The first step is establishing common definitions. The US, Canada, and most of the EU talk about research security, with some of the EU nations using “knowledge security”. The UK and New Zealand use “trusted research”, and in Australia, it’s all about “foreign interference”. It’s hard to make meaningful and practical strides in policy if we aren’t even speaking the same language.

Second, both governments and universities need to recognise that research security isn’t about a choice between “open” and “secure” – it’s both. Denise Simon and Caroline Wagner, both Fellows of the Quincy Institute for Responsible Statecraft, have written about “smart openness” which talks about transparency and security as a spectrum.

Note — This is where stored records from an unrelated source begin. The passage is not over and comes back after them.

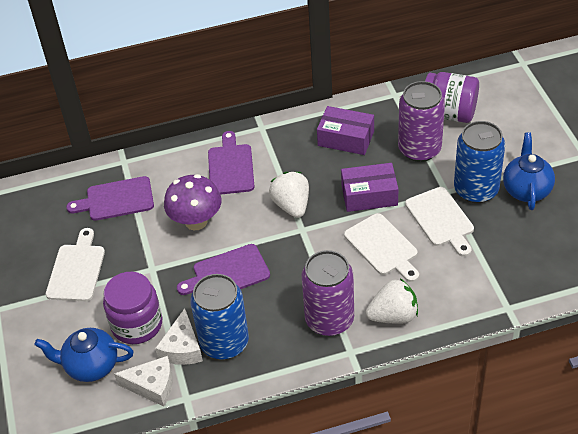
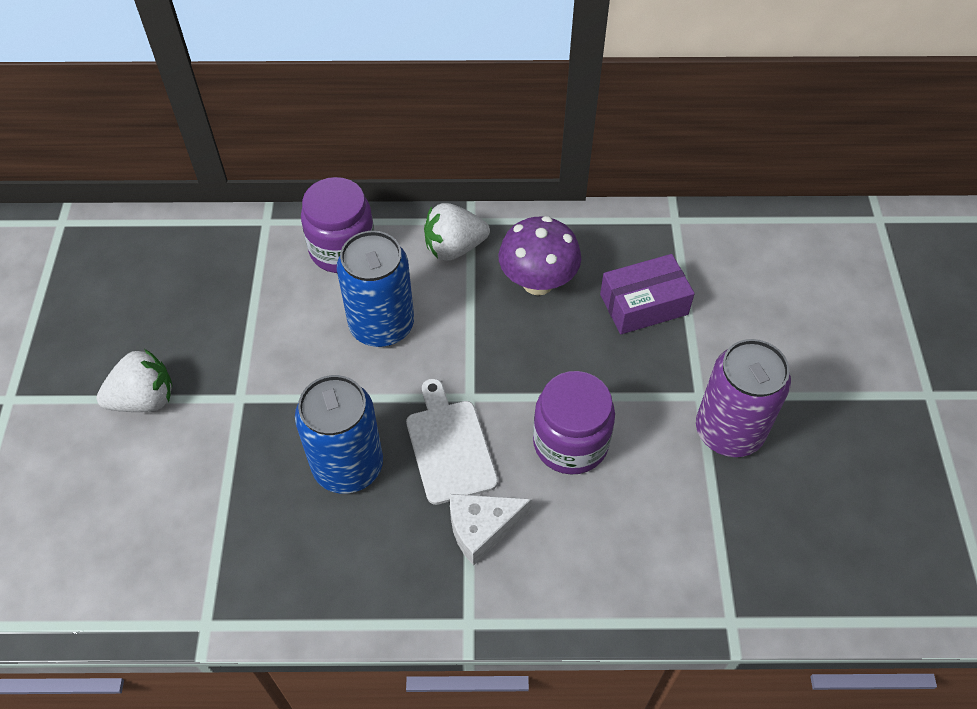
blue teapot: 2 -> 0
purple box: 2 -> 1
purple can: 2 -> 1
purple cutting board: 3 -> 0
white cheese: 2 -> 1
white cutting board: 3 -> 1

Thirdly, we need to think about exactly what the risk is, and who it is to, in terms that academics can understand. This isn’t about harmonisation – what is considered risky research in Canada or Britain won’t be the same for Belgium or Australia, India or Taiwan. As my July 2025 report Shifting the Needle found, adversaries and competitors are playing hardball. They are deliberately stealing information, inserting malicious insiders, targeting researchers, and exploiting data, cyber and personnel vulnerabilities.

Research security must now be treated as a core governance priority. It should be embedded in institutional decision-making, from partnership approvals to research strategy and risk oversight. University leaders should be asking not only what research is being conducted, but with whom, under what conditions, and with what potential downstream implications. These questions are far easier to address proactively than the aftermath of a breach, particularly when routine research activity can carry significant strategic consequences.

Dr Walker-Munro is a Senior Lecturer in Law at Southern Cross University. His work focuses on research governance, national security law and academic freedom. He has published with ASPI, InnovationAus and Security Challenges.